Earlier this week, in a news conference regarding the lawsuit, Smith admitted she was not able to emotionally grasp what had transpired between them until early this year and said the abuse stunted her sexually maturity.

“That entire time that we were in a relationship, I was 15,” she told reporters. “It was a man who held my Olympic dream in the palm of his hand. He programmed me,” she said.

Smith also said in the televised interview on ABC News, “He stole many things from me, including my swimming career, my college experience, my friendships, my virginity and ultimately my Olympic dream.

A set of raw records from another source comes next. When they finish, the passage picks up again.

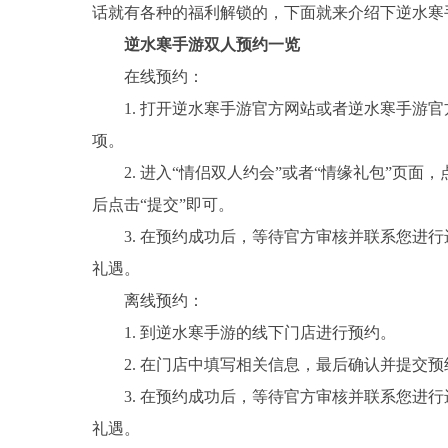
话就有各种的福利解锁的，下面就来介绍下逆水寒
逆水寒手游双人预约一览
在线预约：
1. 打开逆水寒手游官方网站或者逆水寒手游
项。
2. 进入“情侣双人约会”或者“情缘礼包”页
后点击“提交”即可。
3. 在预约成功后，等待官方审核并联系您进
礼遇。
离线预约：
1. 到逆水寒手游的线下门店进行预约。
2. 在门店中填写相关信息，最后确认并提交
3. 在预约成功后，等待官方审核并联系您进
礼遇。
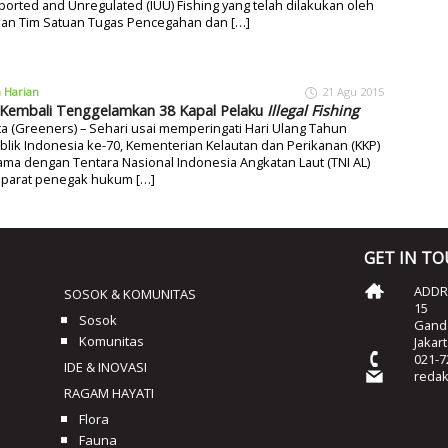
orted and Unregulated (IUU) Fishing yang telah dilakukan oleh
dan Tim Satuan Tugas Pencegahan dan […]
a Harian
21 Agu 2015
Kembali Tenggelamkan 38 Kapal Pelaku
Illegal Fishing
ta (Greeners) – Sehari usai memperingati Hari Ulang Tahun
lik Indonesia ke-70, Kementerian Kelautan dan Perikanan (KKP)
ma dengan Tentara Nasional Indonesia Angkatan Laut (TNI AL)
aparat penegak hukum […]
GET IN T
ADDRE
SOSOK & KOMUNITAS
15
Sosok
Ganda
Komunitas
Jakar
021-7
IDE & INOVASI
reda
RAGAM HAYATI
Flora
Fauna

Not all athletes will become Olympians, but all athletes deserve to feel safe on a pool deck.”

Earlier this year, the Department of Homeland Security opened an investigation into the athlete’s claims. No charges have been filed at this time.

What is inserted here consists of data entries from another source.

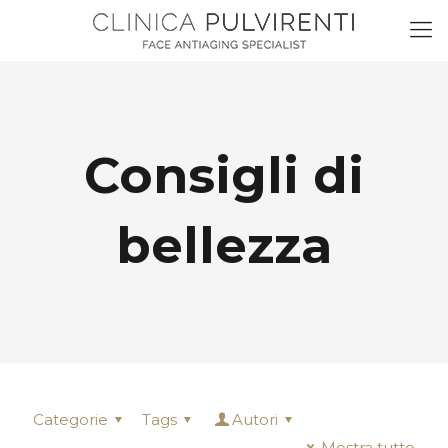
Consigli di
bellezza
Categorie
Tags
Autori
Mostra tutto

Other’s named in the lawsuit include King Aquatic club, Aquatic Management Group, Western Zone Swimming and Pacific Northwest Swimming. Smith also named the head coach of USA Swimming’s 2006 to 2010 team, Mark Schubert in the suit, claiming he was aware of the ‘relationship,’ but did not report it. He has not commented at this time.

Based in Colorado Springs, Colo., USA Swimming is the National Governing Body for the sport of swimming and has approximately 400,000 members, including swimmers from age group level to Olympic team members, in addition to coaches and volunteers from more than 2,800 teams across the United States.

In January, the U.S. House of Representatives announced it was expanding its focus on sexual abuse within the American Olympic program, including swimming, following the Nassar abuse scandal.

“The abhorrent abuses associated with USA Gymnastics, as well as allegations in 2014, when 19 swimmers said they were sexually abused by their coaches, may raise concerns about whether your organization has sufficient mechanisms to protect young athletes from abuse and mistreatment. Accordingly, the Committee is seeking information from USA Swimming because of the role it plays in overseeing swimming and protecting all of its athletes, the House Committee on Energy and Commerce wrote to USA Swimming.

The House Committee also sent letters to USA Taekwondo, Michigan State and USA Gymnastics asking them how they handle sexual abuse cases.

In 2014, an investigation by the U.S. House of Representatives Committee on Education and the Workforce found that “detailed actionable information” about sex abuse and coaches was known to USA Swimming leaders, but no action was taken,” according to a report in the Orange County Register.

During the Larry Nassar trial, 160 women came forward to describe the sexual abuse inflicted by their team physician. One man with USA Gymnastics now serving up to 175 years in prison. One man; 160 victims. Will the lawsuit for the swimmer bring forward more horrible revelations?